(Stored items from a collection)
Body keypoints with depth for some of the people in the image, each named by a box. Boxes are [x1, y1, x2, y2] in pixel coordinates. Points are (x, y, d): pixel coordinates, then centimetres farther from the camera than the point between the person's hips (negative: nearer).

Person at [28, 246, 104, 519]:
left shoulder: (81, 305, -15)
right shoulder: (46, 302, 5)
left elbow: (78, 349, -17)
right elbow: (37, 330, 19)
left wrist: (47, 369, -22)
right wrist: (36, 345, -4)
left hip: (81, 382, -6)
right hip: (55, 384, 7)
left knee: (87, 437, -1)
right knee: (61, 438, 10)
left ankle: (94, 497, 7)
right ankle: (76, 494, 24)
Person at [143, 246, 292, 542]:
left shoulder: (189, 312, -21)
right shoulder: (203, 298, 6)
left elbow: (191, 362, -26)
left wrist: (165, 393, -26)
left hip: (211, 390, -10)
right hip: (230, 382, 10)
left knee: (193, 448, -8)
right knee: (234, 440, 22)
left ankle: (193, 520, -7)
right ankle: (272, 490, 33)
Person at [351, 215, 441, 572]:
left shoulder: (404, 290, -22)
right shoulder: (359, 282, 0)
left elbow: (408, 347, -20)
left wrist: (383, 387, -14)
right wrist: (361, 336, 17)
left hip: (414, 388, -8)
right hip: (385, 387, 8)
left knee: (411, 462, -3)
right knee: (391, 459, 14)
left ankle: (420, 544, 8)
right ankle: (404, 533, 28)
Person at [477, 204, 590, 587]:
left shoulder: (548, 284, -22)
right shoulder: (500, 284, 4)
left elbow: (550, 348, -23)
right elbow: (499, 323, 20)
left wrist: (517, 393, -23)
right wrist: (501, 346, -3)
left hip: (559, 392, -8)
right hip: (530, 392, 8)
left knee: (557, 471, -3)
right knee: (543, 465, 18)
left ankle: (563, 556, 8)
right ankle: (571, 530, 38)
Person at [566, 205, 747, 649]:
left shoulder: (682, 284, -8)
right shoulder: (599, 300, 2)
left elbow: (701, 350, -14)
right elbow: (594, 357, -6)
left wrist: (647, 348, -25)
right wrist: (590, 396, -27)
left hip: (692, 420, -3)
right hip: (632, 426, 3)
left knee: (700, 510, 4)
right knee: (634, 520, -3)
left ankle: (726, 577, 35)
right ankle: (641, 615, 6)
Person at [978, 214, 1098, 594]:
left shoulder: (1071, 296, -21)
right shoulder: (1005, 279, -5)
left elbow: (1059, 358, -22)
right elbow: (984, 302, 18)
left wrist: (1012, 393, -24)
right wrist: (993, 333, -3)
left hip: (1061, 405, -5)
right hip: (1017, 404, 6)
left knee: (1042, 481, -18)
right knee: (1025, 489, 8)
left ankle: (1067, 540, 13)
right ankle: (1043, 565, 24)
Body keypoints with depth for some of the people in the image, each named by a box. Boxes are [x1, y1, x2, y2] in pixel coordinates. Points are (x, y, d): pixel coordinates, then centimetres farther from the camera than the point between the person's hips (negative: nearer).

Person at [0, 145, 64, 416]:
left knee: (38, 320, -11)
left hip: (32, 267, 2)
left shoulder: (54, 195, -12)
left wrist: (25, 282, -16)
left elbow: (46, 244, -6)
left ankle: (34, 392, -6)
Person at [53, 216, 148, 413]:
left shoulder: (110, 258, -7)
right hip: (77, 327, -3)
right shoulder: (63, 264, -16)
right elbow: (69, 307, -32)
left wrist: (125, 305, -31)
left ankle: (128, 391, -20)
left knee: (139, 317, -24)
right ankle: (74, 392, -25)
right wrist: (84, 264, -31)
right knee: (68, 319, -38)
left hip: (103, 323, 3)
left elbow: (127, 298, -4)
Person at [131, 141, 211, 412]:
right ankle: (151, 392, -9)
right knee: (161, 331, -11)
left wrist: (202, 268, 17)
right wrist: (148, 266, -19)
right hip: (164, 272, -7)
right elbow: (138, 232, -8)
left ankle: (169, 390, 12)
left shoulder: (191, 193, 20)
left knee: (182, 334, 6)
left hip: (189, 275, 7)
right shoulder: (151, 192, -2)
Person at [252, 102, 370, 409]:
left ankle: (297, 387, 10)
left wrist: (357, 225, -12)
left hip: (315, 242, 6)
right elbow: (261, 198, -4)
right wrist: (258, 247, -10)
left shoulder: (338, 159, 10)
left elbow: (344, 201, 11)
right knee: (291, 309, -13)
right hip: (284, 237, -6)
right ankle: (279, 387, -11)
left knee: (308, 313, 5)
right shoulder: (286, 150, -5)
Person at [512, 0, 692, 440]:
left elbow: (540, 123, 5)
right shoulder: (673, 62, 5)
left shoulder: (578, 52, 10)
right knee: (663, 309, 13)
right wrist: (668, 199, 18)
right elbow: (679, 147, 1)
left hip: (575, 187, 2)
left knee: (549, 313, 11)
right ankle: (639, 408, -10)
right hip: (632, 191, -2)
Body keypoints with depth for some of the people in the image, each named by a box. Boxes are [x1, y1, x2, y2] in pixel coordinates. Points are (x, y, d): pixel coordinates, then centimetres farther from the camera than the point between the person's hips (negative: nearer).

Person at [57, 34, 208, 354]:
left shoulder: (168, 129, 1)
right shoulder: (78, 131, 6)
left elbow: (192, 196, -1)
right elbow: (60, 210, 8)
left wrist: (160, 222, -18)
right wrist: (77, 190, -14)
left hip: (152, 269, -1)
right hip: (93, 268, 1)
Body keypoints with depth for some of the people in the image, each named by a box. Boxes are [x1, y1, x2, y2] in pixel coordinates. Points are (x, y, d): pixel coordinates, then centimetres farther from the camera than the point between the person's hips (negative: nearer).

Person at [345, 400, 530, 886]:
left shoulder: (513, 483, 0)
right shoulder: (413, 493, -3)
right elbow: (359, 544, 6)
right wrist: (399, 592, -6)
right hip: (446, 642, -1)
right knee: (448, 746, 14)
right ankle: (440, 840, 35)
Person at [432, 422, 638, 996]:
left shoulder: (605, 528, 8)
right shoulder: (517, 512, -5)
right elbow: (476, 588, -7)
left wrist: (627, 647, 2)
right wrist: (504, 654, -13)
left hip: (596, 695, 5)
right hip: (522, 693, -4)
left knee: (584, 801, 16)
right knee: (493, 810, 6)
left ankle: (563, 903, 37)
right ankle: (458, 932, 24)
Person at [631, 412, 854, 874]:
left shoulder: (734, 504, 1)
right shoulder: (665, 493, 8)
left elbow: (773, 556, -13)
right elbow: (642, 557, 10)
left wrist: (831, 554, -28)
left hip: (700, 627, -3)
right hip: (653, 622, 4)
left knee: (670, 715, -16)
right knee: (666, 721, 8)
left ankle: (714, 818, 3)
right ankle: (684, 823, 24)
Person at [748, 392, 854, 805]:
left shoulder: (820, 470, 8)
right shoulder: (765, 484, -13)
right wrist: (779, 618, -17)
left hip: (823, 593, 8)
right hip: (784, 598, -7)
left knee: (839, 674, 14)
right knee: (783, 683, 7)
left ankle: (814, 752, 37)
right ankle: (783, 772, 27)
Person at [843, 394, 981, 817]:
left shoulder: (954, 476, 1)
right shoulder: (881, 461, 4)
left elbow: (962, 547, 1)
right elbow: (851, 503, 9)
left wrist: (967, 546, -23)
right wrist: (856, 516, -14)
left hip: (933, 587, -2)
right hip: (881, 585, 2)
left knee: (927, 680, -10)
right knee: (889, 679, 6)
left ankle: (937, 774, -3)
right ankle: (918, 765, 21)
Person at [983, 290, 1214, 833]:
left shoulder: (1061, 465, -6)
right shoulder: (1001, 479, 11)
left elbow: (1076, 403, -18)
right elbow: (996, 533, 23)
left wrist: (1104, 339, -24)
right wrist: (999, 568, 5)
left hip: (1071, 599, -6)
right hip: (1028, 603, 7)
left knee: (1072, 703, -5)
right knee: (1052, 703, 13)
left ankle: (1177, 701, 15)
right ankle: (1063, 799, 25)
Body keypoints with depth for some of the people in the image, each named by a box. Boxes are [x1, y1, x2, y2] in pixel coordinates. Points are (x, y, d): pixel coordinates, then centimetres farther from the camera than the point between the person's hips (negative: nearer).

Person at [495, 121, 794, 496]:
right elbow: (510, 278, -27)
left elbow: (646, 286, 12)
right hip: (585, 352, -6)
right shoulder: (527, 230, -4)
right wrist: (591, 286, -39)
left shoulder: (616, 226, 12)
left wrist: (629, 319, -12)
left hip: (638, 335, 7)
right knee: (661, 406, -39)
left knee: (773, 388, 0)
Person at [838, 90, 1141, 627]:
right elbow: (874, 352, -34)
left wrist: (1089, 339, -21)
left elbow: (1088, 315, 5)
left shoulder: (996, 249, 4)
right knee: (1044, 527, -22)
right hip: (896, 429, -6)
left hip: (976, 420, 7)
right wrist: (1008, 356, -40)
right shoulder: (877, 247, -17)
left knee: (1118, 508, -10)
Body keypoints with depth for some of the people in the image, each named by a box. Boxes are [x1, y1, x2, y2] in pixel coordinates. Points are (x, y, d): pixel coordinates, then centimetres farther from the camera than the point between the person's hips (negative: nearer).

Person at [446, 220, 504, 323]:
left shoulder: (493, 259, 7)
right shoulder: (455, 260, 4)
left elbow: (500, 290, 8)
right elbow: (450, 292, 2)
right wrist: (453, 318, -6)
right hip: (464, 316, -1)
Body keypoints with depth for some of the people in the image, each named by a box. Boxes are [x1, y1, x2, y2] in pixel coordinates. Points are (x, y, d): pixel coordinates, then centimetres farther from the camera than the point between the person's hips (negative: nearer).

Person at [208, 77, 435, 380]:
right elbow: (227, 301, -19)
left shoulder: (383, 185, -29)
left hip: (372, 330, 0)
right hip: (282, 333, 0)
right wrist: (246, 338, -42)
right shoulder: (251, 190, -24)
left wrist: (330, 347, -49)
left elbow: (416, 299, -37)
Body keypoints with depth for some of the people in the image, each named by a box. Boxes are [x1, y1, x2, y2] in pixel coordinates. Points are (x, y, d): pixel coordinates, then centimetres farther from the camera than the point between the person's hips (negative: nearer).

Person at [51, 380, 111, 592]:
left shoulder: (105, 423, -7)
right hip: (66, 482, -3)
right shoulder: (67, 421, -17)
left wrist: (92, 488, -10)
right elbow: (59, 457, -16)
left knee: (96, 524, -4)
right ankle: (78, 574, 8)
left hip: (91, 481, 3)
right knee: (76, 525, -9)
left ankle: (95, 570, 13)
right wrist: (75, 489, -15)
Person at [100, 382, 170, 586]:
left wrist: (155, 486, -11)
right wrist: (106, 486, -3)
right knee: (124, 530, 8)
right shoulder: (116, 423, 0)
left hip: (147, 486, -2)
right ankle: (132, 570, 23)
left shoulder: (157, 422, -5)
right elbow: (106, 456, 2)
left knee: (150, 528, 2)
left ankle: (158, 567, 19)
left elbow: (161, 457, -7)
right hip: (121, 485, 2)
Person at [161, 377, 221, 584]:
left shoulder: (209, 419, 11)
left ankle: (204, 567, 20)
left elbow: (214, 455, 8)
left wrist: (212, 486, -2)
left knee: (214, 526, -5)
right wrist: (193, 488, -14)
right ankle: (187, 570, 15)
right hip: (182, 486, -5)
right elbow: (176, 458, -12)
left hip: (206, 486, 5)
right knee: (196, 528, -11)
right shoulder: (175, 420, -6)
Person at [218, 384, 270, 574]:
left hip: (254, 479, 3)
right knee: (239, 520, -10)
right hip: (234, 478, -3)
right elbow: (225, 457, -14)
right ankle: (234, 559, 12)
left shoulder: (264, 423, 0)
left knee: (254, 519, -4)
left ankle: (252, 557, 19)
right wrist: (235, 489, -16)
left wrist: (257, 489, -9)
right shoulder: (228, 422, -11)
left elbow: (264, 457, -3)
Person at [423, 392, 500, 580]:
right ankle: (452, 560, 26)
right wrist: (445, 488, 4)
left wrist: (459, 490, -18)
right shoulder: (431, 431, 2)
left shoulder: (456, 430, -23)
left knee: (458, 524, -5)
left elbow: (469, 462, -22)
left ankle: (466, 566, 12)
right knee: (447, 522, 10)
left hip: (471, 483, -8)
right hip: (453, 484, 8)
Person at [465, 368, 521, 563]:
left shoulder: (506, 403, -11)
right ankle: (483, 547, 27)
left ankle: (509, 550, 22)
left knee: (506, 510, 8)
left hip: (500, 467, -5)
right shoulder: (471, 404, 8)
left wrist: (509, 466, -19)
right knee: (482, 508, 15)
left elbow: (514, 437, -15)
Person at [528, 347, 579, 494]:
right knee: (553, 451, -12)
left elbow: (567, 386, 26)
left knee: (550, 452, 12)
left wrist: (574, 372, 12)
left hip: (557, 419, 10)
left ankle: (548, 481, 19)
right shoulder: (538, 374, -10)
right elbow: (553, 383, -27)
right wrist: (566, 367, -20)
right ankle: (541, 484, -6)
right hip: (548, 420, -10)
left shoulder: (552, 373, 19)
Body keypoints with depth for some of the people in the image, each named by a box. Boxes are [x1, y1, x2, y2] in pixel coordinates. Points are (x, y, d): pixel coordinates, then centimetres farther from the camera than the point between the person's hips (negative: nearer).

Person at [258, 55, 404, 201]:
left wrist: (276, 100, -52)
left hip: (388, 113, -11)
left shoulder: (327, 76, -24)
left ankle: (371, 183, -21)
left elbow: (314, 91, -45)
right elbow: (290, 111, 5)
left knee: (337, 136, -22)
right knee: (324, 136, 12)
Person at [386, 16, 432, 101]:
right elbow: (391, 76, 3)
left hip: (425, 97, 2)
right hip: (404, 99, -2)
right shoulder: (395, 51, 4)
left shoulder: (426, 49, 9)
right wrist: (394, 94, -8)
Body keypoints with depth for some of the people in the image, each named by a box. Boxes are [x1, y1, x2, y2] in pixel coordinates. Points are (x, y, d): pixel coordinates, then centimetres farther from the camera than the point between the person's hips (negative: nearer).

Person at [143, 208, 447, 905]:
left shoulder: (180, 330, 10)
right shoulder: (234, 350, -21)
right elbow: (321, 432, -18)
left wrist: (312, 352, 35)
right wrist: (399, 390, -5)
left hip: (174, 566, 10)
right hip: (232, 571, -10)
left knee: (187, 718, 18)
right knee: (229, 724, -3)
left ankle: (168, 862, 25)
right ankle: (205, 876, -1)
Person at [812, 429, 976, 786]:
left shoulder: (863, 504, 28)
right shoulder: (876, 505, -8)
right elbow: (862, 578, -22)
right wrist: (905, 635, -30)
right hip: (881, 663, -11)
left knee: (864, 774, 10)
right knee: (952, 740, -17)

* TASK DIRECTIONS:
Scan the records above for the lines holding "left knee: (773, 388, 0)" and "left knee: (1118, 508, -10)". Transcribe those two and every line between them word for word, and no others.

* RESULT OF THE TASK:
left knee: (773, 388, 0)
Person at [838, 90, 1141, 627]:
right elbow: (874, 352, -34)
left wrist: (1089, 339, -21)
left elbow: (1088, 315, 5)
left shoulder: (996, 249, 4)
right knee: (1044, 527, -22)
right hip: (896, 429, -6)
left hip: (976, 420, 7)
right wrist: (1008, 356, -40)
right shoulder: (877, 247, -17)
left knee: (1118, 508, -10)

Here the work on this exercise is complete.